Columbus, Ohio —based retail research firm TNS Retail Forward held its annual home improvement industry conference on Aug. 30, outlining the predictions for the next five years at the nation’s two largest home improvement retailers.
Both retailers face challenges in the coming years, but those challenges differ, analysts said. While Home Depot must deal with aging stores and fewer expansion opportunities, Lowe’s will face new challenges in Canada.
Economist and senior consultant Steve Spiwak said Home Depot faced impending market saturation and predicted the largest home improvement retailer would follow through on plans to diversify its store formats to continue expansion.
“Home Depot has its work cut out for it,” Spiwak said. On top of a weak housing market and major competitive pressures from Lowe’s, “it’s facing market saturation and an aging store base.”
For that reason, rather than continue strictly in the 100,000-square-foot and larger big-box format, the company could be considering smaller “25,000- to 50,000-” square-foot stores, “about the size of a neighborhood hardware store.”
Spiwak pointed to the company’s purchase of Yardbirds, which became Home Depot’s small-format offering in the San Francisco area. “Those basically were a way to get into the lucrative San Francisco bay area,” he said, but added the Yardbirds format could serve as a good “testing ground” for other areas of the country.
Yardbirds was a 10-unit chain of hardware stores purchased by Home Depot in 2006. The Atlanta retailer closed two locations and converted three others into Home Depot formats. In May, Home Depot converted two other former Yardbirds stores in Concord, Calif., and Petaluma, Calif., into a hybrid format under twin retail banners. The 40,000-square-foot units feature lower ceilings and fixtures, a racetrack layout and a large design center in the middle of the store. Neither location has lumber or building materials.
In addition to those stores, further test stores will be located in Alamo, San Pablo and San Rafael, Calif.
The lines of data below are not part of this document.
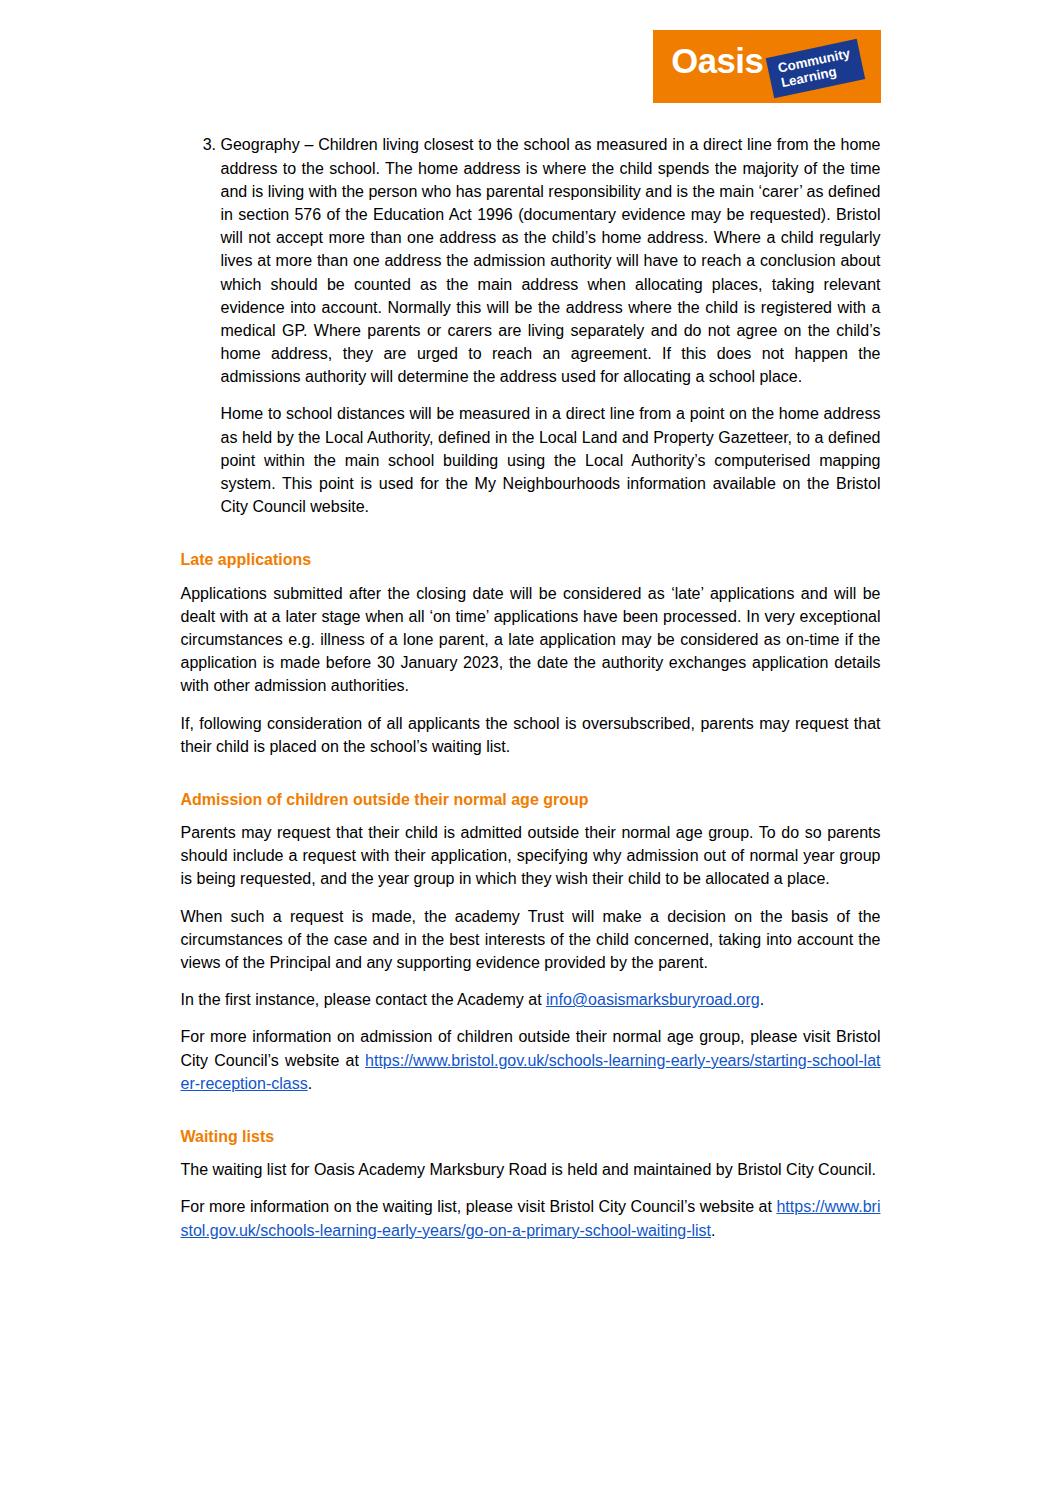Oasis Community
Learning
Geography – Children living closest to the school as measured in a direct line from the home address to the school. The home address is where the child spends the majority of the time and is living with the person who has parental responsibility and is the main ‘carer’ as defined in section 576 of the Education Act 1996 (documentary evidence may be requested). Bristol will not accept more than one address as the child’s home address. Where a child regularly lives at more than one address the admission authority will have to reach a conclusion about which should be counted as the main address when allocating places, taking relevant evidence into account. Normally this will be the address where the child is registered with a medical GP. Where parents or carers are living separately and do not agree on the child’s home address, they are urged to reach an agreement. If this does not happen the admissions authority will determine the address used for allocating a school place.
Home to school distances will be measured in a direct line from a point on the home address as held by the Local Authority, defined in the Local Land and Property Gazetteer, to a defined point within the main school building using the Local Authority’s computerised mapping system. This point is used for the My Neighbourhoods information available on the Bristol City Council website.
Late applications
Applications submitted after the closing date will be considered as ‘late’ applications and will be dealt with at a later stage when all ‘on time’ applications have been processed. In very exceptional circumstances e.g. illness of a lone parent, a late application may be considered as on-time if the application is made before 30 January 2023, the date the authority exchanges application details with other admission authorities.
If, following consideration of all applicants the school is oversubscribed, parents may request that their child is placed on the school’s waiting list.
Admission of children outside their normal age group
Parents may request that their child is admitted outside their normal age group. To do so parents should include a request with their application, specifying why admission out of normal year group is being requested, and the year group in which they wish their child to be allocated a place.
When such a request is made, the academy Trust will make a decision on the basis of the circumstances of the case and in the best interests of the child concerned, taking into account the views of the Principal and any supporting evidence provided by the parent.
In the first instance, please contact the Academy at info@oasismarksburyroad.org.
For more information on admission of children outside their normal age group, please visit Bristol City Council’s website at https://www.bristol.gov.uk/schools-learning-early-years/starting-school-later-reception-class.
Waiting lists
The waiting list for Oasis Academy Marksbury Road is held and maintained by Bristol City Council.
For more information on the waiting list, please visit Bristol City Council’s website at https://www.bristol.gov.uk/schools-learning-early-years/go-on-a-primary-school-waiting-list.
The San Pablo store, the only Yardbirds to carry building materials, is expected to have a drive-though lumberyard.
Ace Hardware has, with smaller format stores, been able to “intercept a lot of customers and prevent them from going to the larger home centers, for home spruce up projects. It’s quicker, it’s faster,” he said. “The hardware co-ops are sort of banking on this approach of being convenient and offering a high level of service to their customers.”
Although Lowe’s does not face the same market saturation problems as Home Depot, nor the same issues with aging stores, it has expressed interest in further exploring smaller format stores in coming years, said Nick McCoy, senior consultant with Retail Forward.
Lowe’s is looking at “smaller markets and in-fill markets with smaller stores—80,000-square-foot stores that have done fairly well,” McCoy said, adding, “anything less than 80,000 square feet will be too small. Don’t look for Lowe’s to be opening small hardware-type stores any time soon.”
In dealing with tough market conditions, both analysts warned of slower growth for the two retailers in the next five years. The new market conditions favor those retailers who are better at catering to a more specialized market.
“Homeowners are now shifting to smaller, focused projects,” McCoy said. “Long story short is we’re probably not going to find a bottom this year [in the housing market]. There’s far fewer home equity cashouts happening these days. [Market conditions are] favoring small category specialists rather than the massive warehouse retailers.”
For Home Depot, Spiwak said Retail Forward is expecting to see “modest growth.” Home Depot lost some market share in the last year, and Spiwak says he predicts they will lose another 1 percent of share while growth slows.
“[Home Depot is] not going to be able to open up as many stores as it has in the past, and it’s going to be restrained by that market saturation,” he said.
One way of dealing with the housing slump, he said, is by focusing on “non-traditional events,” such as football tailgating and back-to-school sales.
“We expect, of course, that industry growth is slowing,” overall, McCoy said. “We expect it to be cut [roughly] in half over the next five years,” from 8.5 percent to 4.5 percent.
Lowe’s has helped its position, McCoy noted, by revamping its distribution network. The company recently reached its goal of having 75 percent of its products moving through its distribution system, which “vastly increased their flexibility for distribution management.”
McCoy also discussed Lowe’s entrance into Canada, an “intensely competitive” market.
Some rumors had swirled that Lowe’s could view RONA as a potential takeover target to further the company’s expansion. A report from Desjardins Securities put the probability of a takeover at 40 percent, “given Lowe’s need for physical locations.”
However, McCoy said he doubted a takeover would happen, and Lowe’s would instead concentrate on “organic growth.”
“There’s been a lot of speculation that Lowe’s might acquire RONA. I really don’t think that’s very likely,” he said. He noted that although Lowe’s did take a major market share step by acquiring Eagle Hardware & Garden in the late 1990s, he doesn’t believe RONA fits a mold that Lowe’s wants.
“[RONA] is just so vastly different form Lowe’s,” McCoy said. “I just don’t think that’s a logical alternative.”